I was so proud. Matt quoted my line in the albums R.O.M. and Towards Flow about the evolutionary hip movement; “like a slightly loose-on-its-hinges see-saw”. And whilst I knew it needed to be there for great, skilled running, I didn’t know where it came from. Now I do, albeit, rather superficially. It’s connected to the 3rd dimension of movement (but don’t quote me on the following – this is from memory!).
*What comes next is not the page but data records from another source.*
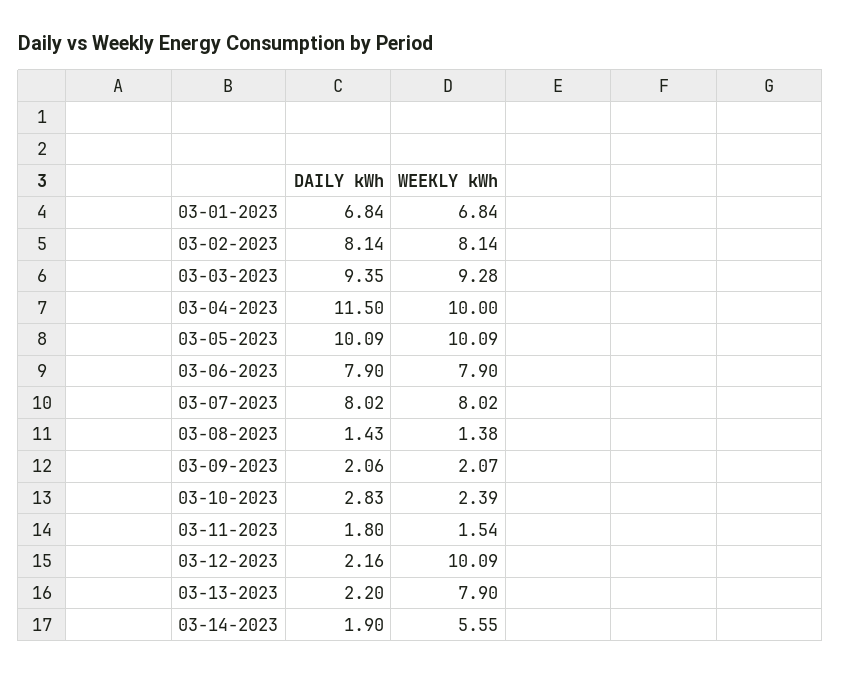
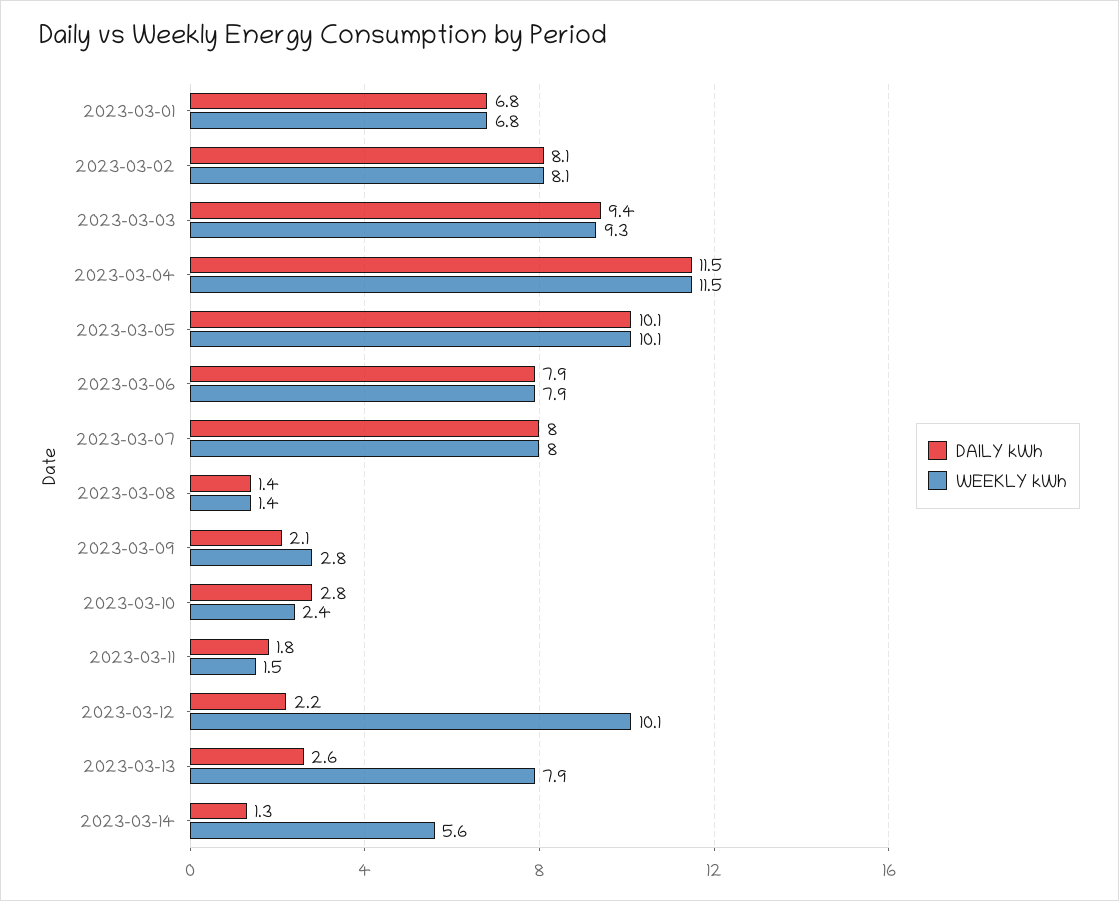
  {
    "DAILY kWh": {
      "03-01-2023": 6.84,
      "03-02-2023": 8.14,
      "03-03-2023": 9.35,
      "03-04-2023": 11.5,
      "03-05-2023": 10.09,
      "03-06-2023": 7.9,
      "03-07-2023": 8.02,
      "03-08-2023": 1.43,
      "03-09-2023": 2.06,
      "03-10-2023": 2.83,
      "03-11-2023": 1.8,
      "03-12-2023": 2.16,
-     "03-13-2023": 2.2,
+     "03-13-2023": 2.6,
-     "03-14-2023": 1.9
+     "03-14-2023": 1.3
    },
    "WEEKLY kWh": {
      "03-01-2023": 6.84,
      "03-02-2023": 8.14,
      "03-03-2023": 9.28,
-     "03-04-2023": 10,
+     "03-04-2023": 11.5,
      "03-05-2023": 10.09,
      "03-06-2023": 7.9,
      "03-07-2023": 8.02,
      "03-08-2023": 1.38,
-     "03-09-2023": 2.07,
+     "03-09-2023": 2.8,
      "03-10-2023": 2.39,
      "03-11-2023": 1.54,
      "03-12-2023": 10.09,
      "03-13-2023": 7.9,
      "03-14-2023": 5.55
    }
  }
  • Evolution developed from the 1st movement dimension: frontal (in/out movements of jellyfish and starfish);
  • to saggital (side to side propulsion of eg fish);
  • to transverse: the twist movement of the upper body counter-rotation, which cleverly made us more efficient than other critters because we didn’t have to defy gravity, whilst maintaining forward motion.
  • And the upper body transverse twist counter-rotation motion drives the pelvic see-saw through a fabulously strong ‘posterior oblique swing’ sheet of fascia. Ignore any nonsense you read/hear about avoiding twisting the body (I hear it all the time unfortunately) whilst walking/running. It’s the way to move efficiently and comfortably above speeds of 0.75 metres per second ie all forward motion unless you’re crawling along in the Christmas shopping queue … and explains why crawling along at Christmas shopping crowds speeds is so blooming uncomfortable!

Completely brilliant.

With all the brain-cell busting information of the day dealt with, there was a little light relief to finish. I had a short natter (yes, I can do short) about my barefoot journey; Tomas Pilsborg, physio and ultra-runner, did the same; WillPower & Grace had us up on our bare feet and posturing in the aisles with their exercise routine, and trying to copy their extraordinary individual toe movements (I can run for THREE DAYS – why can’t my toes dance independently? I’ve started practicing); and finally we were treated to an impressive demonstration of free running with TeamKinetix, made all the more memorable by the story of the founder who, after a dreadful gymnastics accident which demolished his talus bone (on top of your heel bone), was told he’d never run, jump, perform again. Step in (love it!) Vibram Fivefingers in lieu of shoes and his foot healed and he developed strength the medics said he’d never have. His twisting somersault over the top of his kneeling team-mate proved the point.

Barefoot Ted & his Fans

And underlined my personal motto: If you think you can, you probably will.